In the traditional Asian context at least, what’s seen as a good employee is often the person who refuses to leave work on time. Designers selling their souls to client feedback? Completely normal (and entirely relatable in the realm of branded content). It creates a vicious cycle of favouritism towards those who actively respond to e-mails at ungodly hours.
At SWE, soft rules have been implemented thanks to Danielle’s efforts. She’s been a big push for this change: no seat warming and working past 6:30pm. And that’s only some ways to strike a healthy balance. There’s no love for overtime work in their office; internal meetings have been reduced as well.
“Creatives are often sold the idea that passion and hard work are closely-tied together. You start to believe in it. I once did too. But it really doesn’t have to be one or the other. That’s not true at all.”
“I’ve heard of friends overworking almost every day in other design houses, and they’re shocked to hear that we end work on time.”
Surprisingly, their clients have given their support and approval to these healthy work practices. It’s a collective effort, but it’s not all that impossible.
Navigating Barriers, One Step at a Time
Having said all that — even with all of Danielle’s contributions and experience, self-doubt somehow finds its way in at times.
“My biggest fear has always been if people don’t take me seriously, “ she admits. “I’m fine with taking the backseat, but I wonder how much of that fear stems from my gender and age.”
Danielle’s relatively young for someone in a directorial role. It doesn’t help that she’s petite — her appearance less imposing than her male counterparts. There are times when she felt less confident compared to male colleagues despite her authoritative position. Like her, I’ve struggled to find my voice when in a room filled with more confident men.

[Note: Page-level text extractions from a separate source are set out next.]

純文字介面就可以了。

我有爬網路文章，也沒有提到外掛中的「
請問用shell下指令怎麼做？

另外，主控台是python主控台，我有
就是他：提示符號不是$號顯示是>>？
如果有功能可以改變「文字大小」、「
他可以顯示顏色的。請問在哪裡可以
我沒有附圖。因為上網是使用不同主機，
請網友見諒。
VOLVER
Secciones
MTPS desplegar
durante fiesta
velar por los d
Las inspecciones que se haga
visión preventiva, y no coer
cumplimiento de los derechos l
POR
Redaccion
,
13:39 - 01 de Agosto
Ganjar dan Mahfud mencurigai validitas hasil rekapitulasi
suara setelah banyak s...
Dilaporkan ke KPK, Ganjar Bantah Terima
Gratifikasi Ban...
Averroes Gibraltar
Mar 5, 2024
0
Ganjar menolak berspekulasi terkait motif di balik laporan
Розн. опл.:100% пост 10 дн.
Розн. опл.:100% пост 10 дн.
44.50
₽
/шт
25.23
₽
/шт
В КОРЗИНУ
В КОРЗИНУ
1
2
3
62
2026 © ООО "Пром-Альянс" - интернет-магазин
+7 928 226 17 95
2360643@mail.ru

As a student back in the days, Danielle would also attend design talks with classmates, only to see the same speakers over and over again. They were frequently held by the same pool of male designers; many of whom are already power players in the field. She hopes for that to change.
“Even though I’m confident in my own work, sometimes that doesn’t translate to selling ideas. I’m not sure why — it might be an internal gender bias. We’ve been taught to believe that females should be softer and less commanding.”

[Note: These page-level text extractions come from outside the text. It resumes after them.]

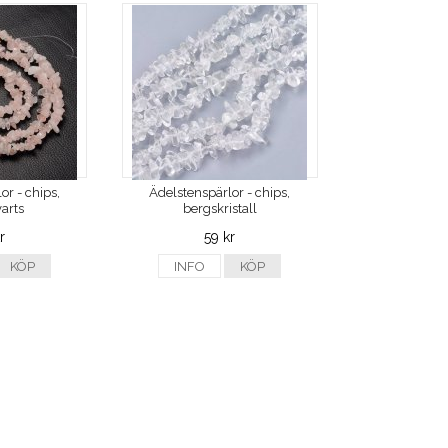
or - chips,
Ädelstenspärlor - chips,
arts
bergskristall
r
59 kr
KÖP
INFO
KÖP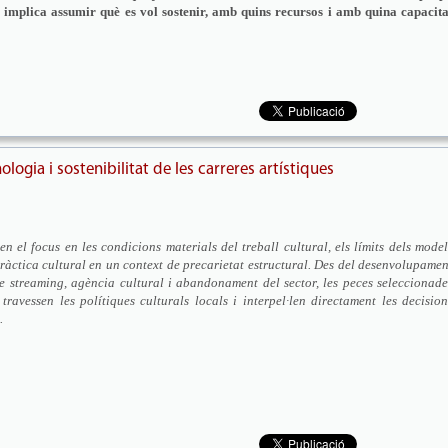
 implica assumir què es vol sostenir, amb quins recursos i amb quina capacita
logia i sostenibilitat de les carreres artístiques
 el focus en les condicions materials del treball cultural, els límits dels model
 pràctica cultural en un context de precarietat estructural. Des del desenvolupamen
bre streaming, agència cultural i abandonament del sector, les peces seleccionade
avessen les polítiques culturals locals i interpel·len directament les decision
.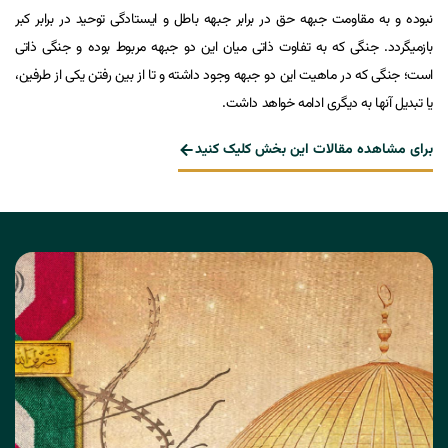
نبوده و به مقاومت جبهه حق در برابر جبهه باطل و ایستادگی توحید در برابر کبر
بازمیگردد. جنگی که به تفاوت ذاتی میان این دو جبهه مربوط بوده و جنگی ذاتی
است؛ جنگی که در ماهیت این دو جبهه وجود داشته و تا از بین رفتن یکی از طرفین،
یا تبدیل آنها به دیگری ادامه خواهد داشت.
برای مشاهده مقالات این بخش کلیک کنید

Change starts from the littlest things, and it needs to start from the top. While Danielle may still be on the journey to finding that creative confidence, she hopes to become a role model for younger designers.
“I may just be one person in this wide industry, but I guess little is better than nothing. I have to set a good example first.”
It would seem simple: Love your work, then be proud of it. Own your voice, then be recognised. But it just isn’t that clear cut. Regardless of industry, some of the work challenges she shared may be common among women around the globe.
The good news is that times are changing. Outdated expectations around gender roles are going away. The design industry may be well on its way to a better work environment with young leaders like Danielle, who’s been quietly reshifting the way designers ought to work.
Transformation doesn’t come overnight, sure. But it’s reassuring to know of one more person who’s fighting on the right team.